Peter F. Drucker, long after this slice-of-life story named the process "Management by Wandering Around" (MBWA).

​Just do it!
 Author's Opinion: Restarting Corporate America
​​The citizens of the United States of America are fortunate that working conditions have moved beyond what John Patterson found on his factory floor in the late 19th Century. Workplaces are expected to be safe and clean.
​Americans no longer need a workplace benefit to maintain personal hygiene, but too many American corporations view their knowledge workers as interchangeable cogs in a giant, corporate-process machine with so little value that they can be swapped out without consideration of the long-term costs—a continual drop in revenue and profit productivity.

Such corporations need to change their perspectives before they find themselves peddling products of so little value that they can no longer retain a customer much less create one.
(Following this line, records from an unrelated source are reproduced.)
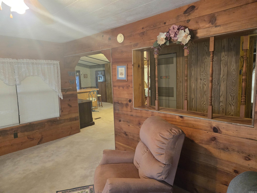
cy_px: 96
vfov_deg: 58.9
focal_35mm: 23
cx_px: 128
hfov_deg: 73.9
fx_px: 171
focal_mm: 5.4
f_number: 1.8
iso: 1000
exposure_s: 1/120
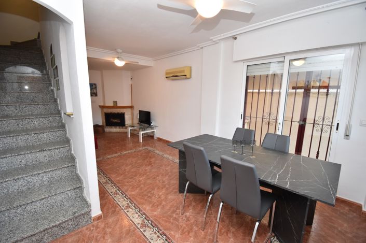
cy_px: 122
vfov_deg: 77.2
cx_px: 183
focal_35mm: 15
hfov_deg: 100.4
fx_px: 152
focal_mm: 10
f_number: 4.5
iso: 900
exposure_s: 1/125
Image of a chart showing IBM's long-term drop in sales productivity from 1999 through 2020.
IBM's sales productivity is in a two-decade decline
​Corporate America once again needs a restart—or in IBM’s case a kick start—because although the value of Peter F. Drucker’s knowledge worker is still relevant, the best-of-the-best are evolving to provide higher value. They are reaching out through new communication vehicles, such as social media, to expand their value through engagements with other like-minded individuals. American corporations need to not only encourage these networks that fire the passion, enthusiasm and engagement of the individual, but also develop processes and advance belief systems that encourage such teams to find common cause in the service of their stakeholders: customers, fellow-employees, shareholders and society.
The Responsibility of the Chief Executive
Chief executives need to master the art of a Patterson Restart. They need to seek new perspectives by figuratively moving their desks out onto their knowledge-industry production floors. Tom Peters called it MBWA—management by wandering around. It is the responsibility of the corner office to release the potential of their knowledge-industry workplaces. This will require leaders that can master the art of the restart: increasing the efficiency and effectiveness of their employees by being constantly aware of their needs in an ever-evolving workplace.

The art of the restart is about actively pursuing these perspectives and taking action.
​
We need more crazy chief executives.